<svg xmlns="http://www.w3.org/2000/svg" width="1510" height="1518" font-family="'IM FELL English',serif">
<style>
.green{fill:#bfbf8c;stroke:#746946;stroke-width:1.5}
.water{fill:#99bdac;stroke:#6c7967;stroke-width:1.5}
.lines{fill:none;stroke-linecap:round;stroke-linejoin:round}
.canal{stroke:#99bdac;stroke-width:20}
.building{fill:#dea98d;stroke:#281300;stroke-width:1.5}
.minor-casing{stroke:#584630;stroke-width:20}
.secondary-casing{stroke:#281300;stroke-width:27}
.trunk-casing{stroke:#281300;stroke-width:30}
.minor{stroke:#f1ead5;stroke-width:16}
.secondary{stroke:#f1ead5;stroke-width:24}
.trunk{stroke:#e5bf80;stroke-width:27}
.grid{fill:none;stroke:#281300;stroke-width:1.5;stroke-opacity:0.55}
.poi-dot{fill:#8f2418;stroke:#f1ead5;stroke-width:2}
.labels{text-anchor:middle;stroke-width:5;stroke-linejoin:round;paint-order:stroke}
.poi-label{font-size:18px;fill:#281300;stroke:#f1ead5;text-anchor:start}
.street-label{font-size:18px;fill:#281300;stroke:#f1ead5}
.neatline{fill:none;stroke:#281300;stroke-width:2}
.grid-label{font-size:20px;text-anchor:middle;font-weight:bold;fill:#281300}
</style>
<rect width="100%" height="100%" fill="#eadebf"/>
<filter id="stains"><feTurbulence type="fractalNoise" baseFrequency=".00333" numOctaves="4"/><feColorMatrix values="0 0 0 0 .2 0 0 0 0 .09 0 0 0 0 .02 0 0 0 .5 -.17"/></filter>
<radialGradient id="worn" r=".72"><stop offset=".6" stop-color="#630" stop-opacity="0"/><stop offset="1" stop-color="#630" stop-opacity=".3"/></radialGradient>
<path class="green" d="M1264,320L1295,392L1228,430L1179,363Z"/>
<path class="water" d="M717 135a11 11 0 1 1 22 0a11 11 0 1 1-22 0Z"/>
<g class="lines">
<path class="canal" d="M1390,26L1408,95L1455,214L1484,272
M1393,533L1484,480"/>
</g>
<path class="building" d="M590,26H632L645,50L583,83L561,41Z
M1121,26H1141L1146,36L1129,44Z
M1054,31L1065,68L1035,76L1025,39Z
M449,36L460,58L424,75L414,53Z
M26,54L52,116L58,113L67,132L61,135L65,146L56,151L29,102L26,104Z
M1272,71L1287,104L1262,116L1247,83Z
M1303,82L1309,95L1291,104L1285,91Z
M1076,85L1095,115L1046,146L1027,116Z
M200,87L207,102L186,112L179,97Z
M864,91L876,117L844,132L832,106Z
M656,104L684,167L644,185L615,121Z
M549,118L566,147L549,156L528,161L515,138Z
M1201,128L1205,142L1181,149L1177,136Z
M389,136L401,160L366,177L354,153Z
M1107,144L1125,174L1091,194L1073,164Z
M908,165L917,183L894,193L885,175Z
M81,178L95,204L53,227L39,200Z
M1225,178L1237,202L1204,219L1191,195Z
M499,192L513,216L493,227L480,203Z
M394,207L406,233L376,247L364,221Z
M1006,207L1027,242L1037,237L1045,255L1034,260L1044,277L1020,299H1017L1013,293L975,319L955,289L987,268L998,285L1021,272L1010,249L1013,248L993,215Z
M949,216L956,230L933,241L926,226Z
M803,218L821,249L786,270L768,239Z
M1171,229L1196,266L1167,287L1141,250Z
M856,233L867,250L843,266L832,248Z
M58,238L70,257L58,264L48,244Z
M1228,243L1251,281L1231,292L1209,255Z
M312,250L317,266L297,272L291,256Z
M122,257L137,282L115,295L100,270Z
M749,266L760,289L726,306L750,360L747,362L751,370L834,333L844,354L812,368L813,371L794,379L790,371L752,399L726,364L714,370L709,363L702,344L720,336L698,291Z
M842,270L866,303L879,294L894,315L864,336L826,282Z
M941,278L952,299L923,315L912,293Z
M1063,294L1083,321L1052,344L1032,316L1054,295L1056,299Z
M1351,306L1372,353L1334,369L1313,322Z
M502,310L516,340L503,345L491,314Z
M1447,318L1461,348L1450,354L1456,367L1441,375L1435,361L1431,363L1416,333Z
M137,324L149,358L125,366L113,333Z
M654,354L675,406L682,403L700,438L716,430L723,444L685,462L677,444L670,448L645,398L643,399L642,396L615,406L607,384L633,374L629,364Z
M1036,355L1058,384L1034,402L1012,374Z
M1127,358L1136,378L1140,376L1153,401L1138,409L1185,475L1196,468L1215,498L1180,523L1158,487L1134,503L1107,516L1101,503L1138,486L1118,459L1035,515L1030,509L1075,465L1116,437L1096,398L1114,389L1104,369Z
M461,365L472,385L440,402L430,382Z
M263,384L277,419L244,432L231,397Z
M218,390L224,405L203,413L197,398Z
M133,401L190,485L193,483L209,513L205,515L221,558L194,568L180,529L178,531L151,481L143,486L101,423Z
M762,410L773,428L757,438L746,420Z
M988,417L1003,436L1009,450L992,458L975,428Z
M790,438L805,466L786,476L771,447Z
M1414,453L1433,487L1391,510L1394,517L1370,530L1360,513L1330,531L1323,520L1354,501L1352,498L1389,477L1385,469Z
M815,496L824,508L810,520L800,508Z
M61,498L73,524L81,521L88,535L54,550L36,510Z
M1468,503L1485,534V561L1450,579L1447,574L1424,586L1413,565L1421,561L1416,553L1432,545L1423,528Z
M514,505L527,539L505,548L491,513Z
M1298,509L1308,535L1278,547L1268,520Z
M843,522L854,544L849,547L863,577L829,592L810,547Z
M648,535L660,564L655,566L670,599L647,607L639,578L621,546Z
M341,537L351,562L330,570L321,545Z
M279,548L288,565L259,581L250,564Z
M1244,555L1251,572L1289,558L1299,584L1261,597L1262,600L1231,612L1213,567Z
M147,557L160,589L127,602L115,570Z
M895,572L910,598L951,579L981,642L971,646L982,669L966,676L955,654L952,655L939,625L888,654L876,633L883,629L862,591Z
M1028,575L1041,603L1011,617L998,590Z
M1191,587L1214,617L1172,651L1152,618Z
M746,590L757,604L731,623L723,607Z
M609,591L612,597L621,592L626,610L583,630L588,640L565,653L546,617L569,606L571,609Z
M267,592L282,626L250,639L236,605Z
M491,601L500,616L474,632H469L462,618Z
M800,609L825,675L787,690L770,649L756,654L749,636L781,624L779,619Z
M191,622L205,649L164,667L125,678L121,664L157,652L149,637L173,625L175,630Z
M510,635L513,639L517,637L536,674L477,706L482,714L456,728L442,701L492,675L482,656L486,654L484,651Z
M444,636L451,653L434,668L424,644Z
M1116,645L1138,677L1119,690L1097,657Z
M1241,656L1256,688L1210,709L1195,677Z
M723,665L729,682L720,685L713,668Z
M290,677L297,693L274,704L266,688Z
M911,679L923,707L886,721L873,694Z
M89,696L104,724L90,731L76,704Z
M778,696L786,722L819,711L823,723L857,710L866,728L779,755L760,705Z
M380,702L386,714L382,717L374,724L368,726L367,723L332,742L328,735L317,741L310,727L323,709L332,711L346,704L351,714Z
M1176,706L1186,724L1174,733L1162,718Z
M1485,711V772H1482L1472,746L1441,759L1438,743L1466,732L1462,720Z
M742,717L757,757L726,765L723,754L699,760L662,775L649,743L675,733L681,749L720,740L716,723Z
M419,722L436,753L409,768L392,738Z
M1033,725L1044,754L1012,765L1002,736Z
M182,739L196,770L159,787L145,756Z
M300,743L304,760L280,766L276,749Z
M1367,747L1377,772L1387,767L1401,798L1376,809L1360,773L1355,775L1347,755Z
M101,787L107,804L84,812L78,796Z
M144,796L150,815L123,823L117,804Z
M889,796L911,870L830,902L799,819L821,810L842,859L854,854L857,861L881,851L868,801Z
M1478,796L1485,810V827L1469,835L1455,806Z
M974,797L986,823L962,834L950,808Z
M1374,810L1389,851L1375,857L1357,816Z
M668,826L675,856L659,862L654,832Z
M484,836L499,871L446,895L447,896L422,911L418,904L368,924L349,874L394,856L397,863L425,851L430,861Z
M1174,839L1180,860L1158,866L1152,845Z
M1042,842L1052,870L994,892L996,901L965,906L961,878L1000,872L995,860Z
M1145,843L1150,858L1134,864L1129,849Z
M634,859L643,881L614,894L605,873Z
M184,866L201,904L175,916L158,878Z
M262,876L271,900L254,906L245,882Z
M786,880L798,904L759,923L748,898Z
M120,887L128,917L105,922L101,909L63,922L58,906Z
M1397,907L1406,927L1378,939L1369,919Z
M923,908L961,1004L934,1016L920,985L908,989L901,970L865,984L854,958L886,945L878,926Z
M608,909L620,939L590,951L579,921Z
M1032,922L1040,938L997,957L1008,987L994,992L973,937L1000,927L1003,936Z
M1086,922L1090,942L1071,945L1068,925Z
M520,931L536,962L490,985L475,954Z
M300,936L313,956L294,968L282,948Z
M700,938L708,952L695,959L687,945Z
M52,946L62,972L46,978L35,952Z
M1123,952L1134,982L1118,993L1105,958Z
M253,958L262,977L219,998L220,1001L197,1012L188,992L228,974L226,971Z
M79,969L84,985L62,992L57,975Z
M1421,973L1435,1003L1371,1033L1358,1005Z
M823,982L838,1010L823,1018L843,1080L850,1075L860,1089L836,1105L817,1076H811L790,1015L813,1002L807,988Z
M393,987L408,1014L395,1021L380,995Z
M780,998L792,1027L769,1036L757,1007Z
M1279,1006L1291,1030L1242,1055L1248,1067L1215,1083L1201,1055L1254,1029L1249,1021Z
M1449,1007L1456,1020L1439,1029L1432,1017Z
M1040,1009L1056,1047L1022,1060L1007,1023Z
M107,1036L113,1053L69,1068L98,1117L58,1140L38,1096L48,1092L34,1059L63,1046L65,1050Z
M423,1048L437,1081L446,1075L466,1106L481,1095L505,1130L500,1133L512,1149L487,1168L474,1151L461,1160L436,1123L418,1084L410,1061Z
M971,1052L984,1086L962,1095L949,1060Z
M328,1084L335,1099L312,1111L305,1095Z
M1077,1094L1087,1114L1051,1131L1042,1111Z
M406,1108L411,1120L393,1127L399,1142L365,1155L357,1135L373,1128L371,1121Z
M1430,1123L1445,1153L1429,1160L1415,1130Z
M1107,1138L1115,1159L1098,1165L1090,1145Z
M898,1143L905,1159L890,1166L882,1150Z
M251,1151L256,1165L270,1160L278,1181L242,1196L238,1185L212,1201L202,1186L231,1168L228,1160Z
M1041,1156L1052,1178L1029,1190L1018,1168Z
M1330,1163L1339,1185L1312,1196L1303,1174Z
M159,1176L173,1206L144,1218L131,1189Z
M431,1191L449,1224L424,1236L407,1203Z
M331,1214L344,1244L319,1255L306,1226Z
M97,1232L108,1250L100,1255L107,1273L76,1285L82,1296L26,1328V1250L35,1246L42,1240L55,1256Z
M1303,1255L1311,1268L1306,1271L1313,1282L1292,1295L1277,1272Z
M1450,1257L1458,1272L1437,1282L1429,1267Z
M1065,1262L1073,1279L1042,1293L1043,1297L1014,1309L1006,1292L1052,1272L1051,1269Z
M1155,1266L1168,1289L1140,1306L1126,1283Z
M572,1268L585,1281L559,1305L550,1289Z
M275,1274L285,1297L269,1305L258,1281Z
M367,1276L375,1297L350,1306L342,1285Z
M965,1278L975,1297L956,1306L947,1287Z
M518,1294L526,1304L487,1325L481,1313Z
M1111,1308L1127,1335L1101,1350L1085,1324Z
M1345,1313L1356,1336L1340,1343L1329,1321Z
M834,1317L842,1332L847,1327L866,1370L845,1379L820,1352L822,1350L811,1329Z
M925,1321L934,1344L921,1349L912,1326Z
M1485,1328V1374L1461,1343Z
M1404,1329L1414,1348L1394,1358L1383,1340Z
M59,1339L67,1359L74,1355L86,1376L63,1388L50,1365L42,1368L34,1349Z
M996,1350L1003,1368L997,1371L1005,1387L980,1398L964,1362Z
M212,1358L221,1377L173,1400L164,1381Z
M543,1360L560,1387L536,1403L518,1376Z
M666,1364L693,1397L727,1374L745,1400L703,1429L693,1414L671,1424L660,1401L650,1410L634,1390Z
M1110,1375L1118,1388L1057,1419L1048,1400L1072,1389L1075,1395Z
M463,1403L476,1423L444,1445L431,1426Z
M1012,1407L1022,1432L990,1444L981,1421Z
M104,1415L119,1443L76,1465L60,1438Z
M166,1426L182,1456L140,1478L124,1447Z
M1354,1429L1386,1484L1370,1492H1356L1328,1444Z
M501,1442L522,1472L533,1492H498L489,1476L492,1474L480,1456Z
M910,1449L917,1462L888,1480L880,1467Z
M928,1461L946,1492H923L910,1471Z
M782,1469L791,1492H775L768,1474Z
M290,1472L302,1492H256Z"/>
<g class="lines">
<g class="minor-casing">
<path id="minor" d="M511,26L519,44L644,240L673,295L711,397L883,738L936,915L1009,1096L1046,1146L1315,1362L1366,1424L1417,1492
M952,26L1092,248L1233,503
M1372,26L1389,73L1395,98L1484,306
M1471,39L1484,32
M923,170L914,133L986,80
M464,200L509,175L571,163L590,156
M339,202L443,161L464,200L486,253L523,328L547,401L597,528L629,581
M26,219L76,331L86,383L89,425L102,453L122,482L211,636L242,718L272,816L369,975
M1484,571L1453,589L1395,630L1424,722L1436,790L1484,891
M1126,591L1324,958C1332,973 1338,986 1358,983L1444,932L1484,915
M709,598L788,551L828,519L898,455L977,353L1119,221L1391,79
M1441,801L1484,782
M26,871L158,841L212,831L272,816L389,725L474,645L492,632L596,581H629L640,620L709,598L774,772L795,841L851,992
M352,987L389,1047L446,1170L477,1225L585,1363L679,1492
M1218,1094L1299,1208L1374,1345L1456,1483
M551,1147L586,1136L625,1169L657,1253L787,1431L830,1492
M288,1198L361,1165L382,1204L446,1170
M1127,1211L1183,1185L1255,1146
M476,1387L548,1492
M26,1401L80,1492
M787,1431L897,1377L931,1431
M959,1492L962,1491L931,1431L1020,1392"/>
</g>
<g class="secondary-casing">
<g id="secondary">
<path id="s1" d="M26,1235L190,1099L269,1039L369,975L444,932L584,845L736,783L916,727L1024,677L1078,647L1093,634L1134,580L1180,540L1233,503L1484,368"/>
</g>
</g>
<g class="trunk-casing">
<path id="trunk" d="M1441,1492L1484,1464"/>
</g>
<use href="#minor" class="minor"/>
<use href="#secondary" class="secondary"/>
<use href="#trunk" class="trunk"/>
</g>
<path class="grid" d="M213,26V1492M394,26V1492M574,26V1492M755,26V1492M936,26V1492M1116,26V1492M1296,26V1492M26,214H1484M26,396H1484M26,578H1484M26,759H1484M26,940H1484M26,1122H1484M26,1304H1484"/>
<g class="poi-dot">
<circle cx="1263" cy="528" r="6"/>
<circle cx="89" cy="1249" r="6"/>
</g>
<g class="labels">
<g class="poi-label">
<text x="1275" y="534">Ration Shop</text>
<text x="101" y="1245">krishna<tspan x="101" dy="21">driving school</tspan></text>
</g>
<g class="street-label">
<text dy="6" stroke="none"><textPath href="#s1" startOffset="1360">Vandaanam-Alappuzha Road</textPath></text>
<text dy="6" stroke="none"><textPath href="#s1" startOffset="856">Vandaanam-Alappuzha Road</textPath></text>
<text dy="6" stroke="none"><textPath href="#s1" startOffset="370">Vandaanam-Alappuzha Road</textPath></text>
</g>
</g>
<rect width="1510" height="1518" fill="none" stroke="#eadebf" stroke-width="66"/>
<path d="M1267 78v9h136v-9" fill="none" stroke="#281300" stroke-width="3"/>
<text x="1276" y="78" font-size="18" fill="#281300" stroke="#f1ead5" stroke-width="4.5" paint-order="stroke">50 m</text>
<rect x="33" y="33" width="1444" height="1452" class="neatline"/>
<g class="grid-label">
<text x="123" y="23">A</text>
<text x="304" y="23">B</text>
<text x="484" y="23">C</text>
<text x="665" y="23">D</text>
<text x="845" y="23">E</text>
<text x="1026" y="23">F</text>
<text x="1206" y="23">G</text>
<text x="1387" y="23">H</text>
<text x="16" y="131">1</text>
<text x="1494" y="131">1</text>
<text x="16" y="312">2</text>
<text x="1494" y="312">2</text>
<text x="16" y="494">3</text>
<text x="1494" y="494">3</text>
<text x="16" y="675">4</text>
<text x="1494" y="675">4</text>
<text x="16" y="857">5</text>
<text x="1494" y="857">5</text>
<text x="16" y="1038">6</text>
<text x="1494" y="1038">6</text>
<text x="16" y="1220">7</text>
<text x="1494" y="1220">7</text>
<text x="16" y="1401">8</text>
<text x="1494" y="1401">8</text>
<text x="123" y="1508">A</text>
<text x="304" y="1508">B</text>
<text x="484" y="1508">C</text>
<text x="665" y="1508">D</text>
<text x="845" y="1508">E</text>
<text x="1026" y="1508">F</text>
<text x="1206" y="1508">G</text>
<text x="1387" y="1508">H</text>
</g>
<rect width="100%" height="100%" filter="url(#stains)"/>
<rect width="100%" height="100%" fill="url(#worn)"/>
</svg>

----

# [How to complete this task]
Each line in the data that holds the string "linejoin" must be returned.

# [Finished task]
.lines{fill:none;stroke-linecap:round;stroke-linejoin:round}
.labels{text-anchor:middle;stroke-width:5;stroke-linejoin:round;paint-order:stroke}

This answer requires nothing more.